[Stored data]
※
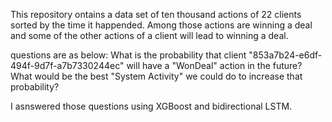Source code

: This repository ontains  a data set of ten thousand actions of 22 clients sorted by the time it happended.
Among those actions are winning a deal and some of the other actions of a client will lead to winning a deal.


questions are as below:
What is the probability that client "853a7b24-e6df-494f-9d7f-a7b7330244ec" will have a "WonDeal" action in the future?
What would be the best "System Activity" we could do to increase that probability?

I asnswered those questions using XGBoost and bidirectional LSTM.
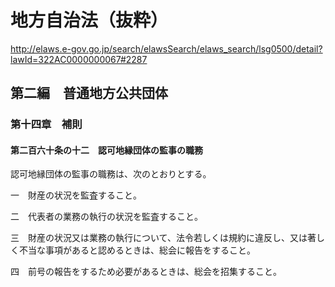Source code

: # 地方自治法（抜粋）

http://elaws.e-gov.go.jp/search/elawsSearch/elaws_search/lsg0500/detail?lawId=322AC0000000067#2287

## 第二編　普通地方公共団体

### 第十四章　補則

#### 第二百六十条の十二　認可地縁団体の監事の職務
認可地縁団体の監事の職務は、次のとおりとする。

一　財産の状況を監査すること。

二　代表者の業務の執行の状況を監査すること。

三　財産の状況又は業務の執行について、法令若しくは規約に違反し、又は著しく不当な事項があると認めるときは、総会に報告をすること。

四　前号の報告をするため必要があるときは、総会を招集すること。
※
§ **What you need to do**: With the pictures left out, restate word for word every line of the data above, from the first down to the line that contains "questions are as".

§ **Solution below**:
Source code

: This repository ontains  a data set of ten thousand actions of 22 clients sorted by the time it happended.
Among those actions are winning a deal and some of the other actions of a client will lead to winning a deal.


questions are as below:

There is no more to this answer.